→ Supplied records
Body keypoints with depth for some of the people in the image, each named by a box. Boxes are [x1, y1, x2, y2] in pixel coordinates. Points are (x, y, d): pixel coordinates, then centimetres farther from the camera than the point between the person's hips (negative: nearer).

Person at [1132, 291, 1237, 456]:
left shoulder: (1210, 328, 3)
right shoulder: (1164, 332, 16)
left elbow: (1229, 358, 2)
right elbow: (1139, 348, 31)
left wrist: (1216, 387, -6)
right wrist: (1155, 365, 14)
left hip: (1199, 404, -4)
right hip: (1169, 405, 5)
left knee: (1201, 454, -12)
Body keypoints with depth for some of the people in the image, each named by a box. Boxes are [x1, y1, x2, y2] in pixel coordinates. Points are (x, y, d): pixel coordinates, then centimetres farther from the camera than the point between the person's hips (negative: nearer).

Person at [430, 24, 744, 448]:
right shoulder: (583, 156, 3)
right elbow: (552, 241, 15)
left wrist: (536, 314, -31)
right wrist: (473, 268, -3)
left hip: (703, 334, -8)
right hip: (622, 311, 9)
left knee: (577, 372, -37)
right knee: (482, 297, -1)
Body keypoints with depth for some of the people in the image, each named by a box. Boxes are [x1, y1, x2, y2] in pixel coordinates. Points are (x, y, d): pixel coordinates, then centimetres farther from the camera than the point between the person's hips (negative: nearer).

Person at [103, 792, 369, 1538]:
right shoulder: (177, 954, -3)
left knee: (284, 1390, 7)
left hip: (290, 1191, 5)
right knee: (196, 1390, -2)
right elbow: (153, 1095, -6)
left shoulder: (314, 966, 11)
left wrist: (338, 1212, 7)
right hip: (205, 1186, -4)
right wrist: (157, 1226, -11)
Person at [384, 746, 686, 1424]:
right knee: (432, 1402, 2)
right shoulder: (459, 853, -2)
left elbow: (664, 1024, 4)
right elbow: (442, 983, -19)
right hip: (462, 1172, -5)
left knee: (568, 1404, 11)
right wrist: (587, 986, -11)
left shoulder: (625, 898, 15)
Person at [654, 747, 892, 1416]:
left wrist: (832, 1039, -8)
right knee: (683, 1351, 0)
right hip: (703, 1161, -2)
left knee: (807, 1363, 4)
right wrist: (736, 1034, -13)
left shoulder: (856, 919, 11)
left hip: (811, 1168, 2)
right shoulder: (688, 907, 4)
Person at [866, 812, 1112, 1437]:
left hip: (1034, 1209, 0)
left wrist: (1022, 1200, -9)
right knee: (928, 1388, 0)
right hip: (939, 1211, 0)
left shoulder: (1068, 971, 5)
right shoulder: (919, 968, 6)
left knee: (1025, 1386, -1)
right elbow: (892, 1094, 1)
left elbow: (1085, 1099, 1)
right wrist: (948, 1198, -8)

→ Required work
Reproduce the listing above line for line, without changing anything.

→ Answer below
Body keypoints with depth for some of the people in the image, each named by a box. Boxes are [x1, y1, x2, y2] in pixel coordinates. Points are (x, y, d): pixel coordinates, then centimetres farther from the camera than the point between the person's hips (negative: nearer).

Person at [1132, 291, 1237, 456]:
left shoulder: (1210, 328, 3)
right shoulder: (1164, 332, 16)
left elbow: (1229, 358, 2)
right elbow: (1139, 348, 31)
left wrist: (1216, 387, -6)
right wrist: (1155, 365, 14)
left hip: (1199, 404, -4)
right hip: (1169, 405, 5)
left knee: (1201, 454, -12)
Body keypoints with depth for some of the people in the image, each named by a box. Boxes are [x1, y1, x2, y2] in pixel coordinates. Points are (x, y, d): pixel coordinates, then centimetres farther from the camera than the point between the person's hips (negative: nearer).

Person at [430, 24, 744, 448]:
right shoulder: (583, 156, 3)
right elbow: (552, 241, 15)
left wrist: (536, 314, -31)
right wrist: (473, 268, -3)
left hip: (703, 334, -8)
right hip: (622, 311, 9)
left knee: (577, 372, -37)
right knee: (482, 297, -1)
Body keypoints with depth for some of the people in the image, each named by a box. Boxes are [x1, y1, x2, y2] in pixel coordinates. Points are (x, y, d): pixel coordinates, then centimetres farther from the camera than the point between the person's hips (negative: nearer).

Person at [103, 792, 369, 1538]:
right shoulder: (177, 954, -3)
left knee: (284, 1390, 7)
left hip: (290, 1191, 5)
right knee: (196, 1390, -2)
right elbow: (153, 1095, -6)
left shoulder: (314, 966, 11)
left wrist: (338, 1212, 7)
right hip: (205, 1186, -4)
right wrist: (157, 1226, -11)
Person at [384, 746, 686, 1424]:
right knee: (432, 1402, 2)
right shoulder: (459, 853, -2)
left elbow: (664, 1024, 4)
right elbow: (442, 983, -19)
right hip: (462, 1172, -5)
left knee: (568, 1404, 11)
right wrist: (587, 986, -11)
left shoulder: (625, 898, 15)
Person at [654, 747, 892, 1416]:
left wrist: (832, 1039, -8)
right knee: (683, 1351, 0)
right hip: (703, 1161, -2)
left knee: (807, 1363, 4)
right wrist: (736, 1034, -13)
left shoulder: (856, 919, 11)
left hip: (811, 1168, 2)
right shoulder: (688, 907, 4)
Person at [866, 812, 1112, 1437]:
left hip: (1034, 1209, 0)
left wrist: (1022, 1200, -9)
right knee: (928, 1388, 0)
right hip: (939, 1211, 0)
left shoulder: (1068, 971, 5)
right shoulder: (919, 968, 6)
left knee: (1025, 1386, -1)
right elbow: (892, 1094, 1)
left elbow: (1085, 1099, 1)
right wrist: (948, 1198, -8)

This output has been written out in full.